Campagne de terreur
Robin Aubert nous offre un film d’horreur digne des grands maîtres du genre
LES AFFAMÉS ★★★1/2 Drame d’horreur de Robin Aubert. Avec Marc-André Grondin, Monia Chokri, Brigitte Poupart, Micheline Lanctôt, Marie-Ginette Guay, Didier Lucien, Charlotte Saint-Martin, Luc Proulx et Édouard Tremblay Grenier. Canada (Québec), 2017, 96 minutes.
Robin Aubert rêvait d’en tourner un depuis des années. Les amateurs du genre l’attendaient depuis plus longtemps encore. Douze ans après l’éclaté (et sous-estimé) Saints-Martyrs-des-Damnés, où il démontrait déjà qu’il pouvait jongler avec panache avec les codes de l’horreur et du fantastique, le voilà qu’il livre avec brio le premier grand long métrage québécois de zombies. Un film que n’aurait certes pas renié le grand maître du genre, le regretté George A. Romero (La nuit des morts-vivants).
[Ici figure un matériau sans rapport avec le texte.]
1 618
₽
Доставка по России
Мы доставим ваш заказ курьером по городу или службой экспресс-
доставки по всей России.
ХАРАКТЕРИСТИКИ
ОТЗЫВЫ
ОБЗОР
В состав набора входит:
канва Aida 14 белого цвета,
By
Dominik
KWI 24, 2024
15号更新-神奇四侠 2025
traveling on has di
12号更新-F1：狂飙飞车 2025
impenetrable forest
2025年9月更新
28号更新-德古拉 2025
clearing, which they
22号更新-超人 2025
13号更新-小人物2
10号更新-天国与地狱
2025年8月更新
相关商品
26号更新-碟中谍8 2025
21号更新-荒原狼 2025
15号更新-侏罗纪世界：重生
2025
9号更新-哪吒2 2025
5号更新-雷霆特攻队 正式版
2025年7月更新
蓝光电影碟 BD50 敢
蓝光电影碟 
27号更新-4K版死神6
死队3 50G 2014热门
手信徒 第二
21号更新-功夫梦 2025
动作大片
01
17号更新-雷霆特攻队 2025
Meilleur long métrage canadien au TIFF et meilleur long métrage de la section Temps au FNC, Les affamés plaira assurément à ceux qui carburent à l’hémoglobine, aux effets de choc, aux poursuites effrénées et aux atmosphères anxiogènes. Sans doute saura-t-il aussi combler les cinéphiles qui prisent peu le genre. S’étant notamment inspiré de Tarkovski et de Bresson, Aubert signe avant tout un film d’auteur rivalisant de qualité, d’intégrité et d’originalité avec ses précédentes offrandes (du déchirant À l’origine d’un cri au déroutant Tuktuq).
Campée en région rurale, l’intrigue des Affamés est toute simple: alors qu’une mystérieuse épidémie transforme les gens en morts-vivants, divers individus ayant peu en commun doivent compter les uns sur les autres pour demeurer vivants. À l’instar des grands films d’horreur ayant marqué leur époque, celui de Robin Aubert s’avère une puissante fable sur la société d’aujourd’hui pouvant se prêter à diverses interprétations.
De l’exode rural à la crise migratoire, en passant par les ravages du capitalisme sauvage, Les affamés illustre de manière métaphorique les drames et les dérives de notre société. À travers le comportement méfiant, voire paranoïaque des personnages les uns envers les autres, c’est la peur de l’autre, le triomphe de l’individualisme qu’illustre sans fard Aubert.
Distribution béton
Quant à ces êtres déshumanisés érigeant de hautes structures composées de meubles et d’objets hétéroclites (magnifiques créations de la directrice artistique André-Line Beauparlant) à travers champs, ne peut-on pas y voir une troublante critique de la société de consommation ou d’une société en quête de spiritualité ?
Porté par la trame sonore de Pilou, qui combine savamment râles, chuchotements et cris terrifiants, Les affamés se révèle également un film qui tient le spectateur dans un état de tension constant. Les scènes d’action y sont bien ficelées, le rythme bien maîtrisé et l’ambiance oppressante à souhait —, et ce, malgré le charme bucolique des lieux bellement croqué par le directeur photo Steeve Desrosiers.
Ponctuellement, Robin Aubert s’amuse à décontenancer le spectateur avec une réplique ou une situation désopilante. Alors qu’il se dilate la rate, vlan !, le réalisateur le plonge de nouveau dans l’horreur pure. Mieux encore, Aubert lui réserve aussi des scènes émouvantes, parfois teintées de tendresse, où il traduit à la fois le courage et le désarroi des personnages.
Si bon nombre de films d’horreur sont trop souvent défendus par de piètres acteurs, ce n’est certainement pas le cas des Af famés qui bénéficie d’une distribution béton au diapason. Alors qu’on sait peu de choses sur leur passé, sur leur identité, les acteurs parviennent instantanément à rendre leurs personnages aussi crédibles qu’attachants.
D’un bel aplomb laissant trahir la vulnérabilité de son antihéros, Marc-André Grondin trouve ici quatre partenaires de taille. À la fraîche impétuosité de Monia Chokri et à la fougue contenue de Brigitte Poupart, Robin Aubert oppose l’autorité naturelle de Micheline Lanctôt et la force tranquille de Marie Ginette Guay, créant ainsi un redoutable quatuor féminin comme on en a rarement vu au cinéma.